Summary Plan Description
Transplants—90%
Services and Supplies Must Be Precertified With the
Medical Review Agency (non-Medicare Patients)
Benefits are provided for the services and
supplies of a covered transplant at an approved
transplant facility as described below.
All transplants must be preauthorized with
the medical review agency (non-Medicare
patients). Authorization is based on the patient's
medical condition, the qualifications of
the providers, appropriate medical indications
for the transplant, and appropriate, proven
medical procedures for the type of condition
(in other words, not experimental in nature
and within the standards of generally accepted
medical practice as determined in the sole and
absolute discretion of the Board of Trustees).
All approved transplants must be performed at
an approved transplant center.
Waiting Period
A transplant recipient must have at least 12 months of eligibility under the Carpenters Health and Security Plan – For Retired Carpenters (includes the SecureHorizons Medicare Advantage Plan for retirees) to be eligible for any benefits related to a transplant. Coverage under another group health plan, Medicare Advantage Plan, Medicare Supplemental Insurance (Medigap), or COBRA Continuation Coverage does not entitle you or your dependents to credit toward the 12-month waiting period under the Retiree Health Plan's transplant benefit.
There are two exceptions to this rule:
- If the transplant is received within the first 12 months of coverage under the Retiree Health Plan and the transplant recipient had continuous coverage between the Employee Health Plan and the Retiree Health Plan, the transplant recipient must have 12 months of eligibility under the Employee Health Plan and Retiree Health Plan in the past 24 months to be eligible.

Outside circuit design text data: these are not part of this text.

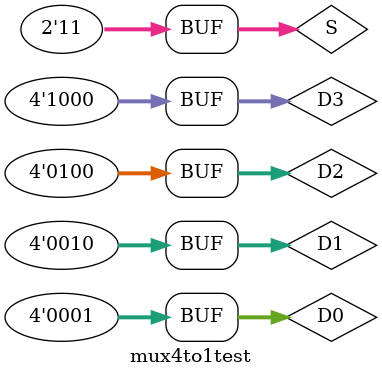
<source format=v>
`timescale 1ns / 1ps


module mux4to1test;

	// Inputs
	reg [3:0] D0;
	reg [3:0] D1;
	reg [3:0] D2;
	reg [3:0] D3;
	reg [1:0] S;

	// Outputs
	wire [3:0] Out;

	// Instantiate the Unit Under Test (UUT)
	mux4to1 uut (
		.D0(D0), 
		.D1(D1), 
		.D2(D2), 
		.D3(D3), 
		.S(S), 
		.Out(Out)
	);

	initial begin
		// Initialize Inputs
		D0 = 4'b0001;
		D1 = 4'b0010;
		D2 = 4'b0100;
		D3 = 4'b1000;
		S = 0;

		// Wait 100 ns for global reset to finish
		#100;
        
		// Add stimulus here
		S = 2'b01;
		#100;
		S = 2'b10;
		#100;
		S = 2'b11;
		#100;

	end
      
endmodule


</source>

- If the transplant is received within the first 12 months of coverage under the Retiree Health Plan and the transplant recipient is the retiree's natural child with continuous eligibility under the Retiree Health Plan from birth, the 12-month waiting period is waived.
Medicare Note
Prescription drugs used in immunosuppressive therapy are covered by Medicare Part B if the drugs are prescribed following a kidney, heart, liver, bone marrow/stem cell, lung, heart/lung, or whole organ pancreas (simultaneous with or subsequent to a kidney transplant for diabetic nephropathy) transplant which met Medicare coverage criteria in effect at the time (e.g., approved facility for kidney, heart, liver, lung, or heart/ lung transplant; national or local medical necessity criteria; etc.). Contact Medicare for additional information.
Cord Blood Stem Cells
Transplantation of cord blood stem cells from related or unrelated donors is considered medically necessary when the recipient is a child, adolescent or young adult with an appropriate indication for allogeneic bone marrow transplant but without a hematopoietic stem-cell donor. Collection and storage of cord blood from a neonate is considered medically necessary when an allogeneic transplant is imminent in an identified recipient with a diagnosis that is consistent with the possible need for allogenic transplant.
Prophylactic collection and storage of cord blood from a neonate is not considered medically necessary when proposed for unspecified future use as an autologous stem cell transplant in the original donor, or for unspecified use as an allogeneic stem cell transplant in a related or unrelated donor.
Key Point
Donor benefits are not provided when they are available through another health care plan, when the donor is eligible under this plan and the recipient is not, or for donor and procurement services and costs incurred outside the United States, unless specifically approved by the Trust Office.
Donor Benefits
Donor procurement costs are available up to a maximum of $25,000 per transplant if the transplant recipient is covered for the transplant under this plan. If procurement expenses exceed this $25,000 per transplant procurement maximum, this plan will not pay the additional costs. Donor procurement benefits are limited to selection, removal of the organ or tissue, storage, transportation of the surgical harvesting team and the organ or tissue, and such other medically necessary procurement costs as determined by this plan. Donor benefits are charged against the recipient's annual plan maximum. Donor benefits are not provided when they are available through another health care plan, when the donor is eligible under this plan and the recipient is not, or for donor and procurement services and costs incurred outside the United States, unless specifically approved by the Trust Office.
Benefits are not provided for:
- Nonhuman, artificial, or mechanical transplants.
- Experimental or investigational services or supplies as defined by this plan.
- Services in a facility not approved by this plan.
- Stem cell support and high dose chemotherapy associated with stem cell support, except as specified by this plan.
- Services and supplies for the donor when the donor benefits are available through other group coverage.
- Expenses when government funding of any kind is provided.
- Expenses when the recipient is not covered under this plan.
- Lodging, food, or transportation costs, unless specifically provided under this plan.
- Donor and procurement services and costs incurred outside the United States, unless specifically approved by the Trust Office.
- Any services, supplies, drugs, or immunosuppressive therapy relating to the transplant if furnished before the recipient has met the transplant waiting period described above.
- More than one retransplant (subject to the limits specified above) if the transplant was not successful.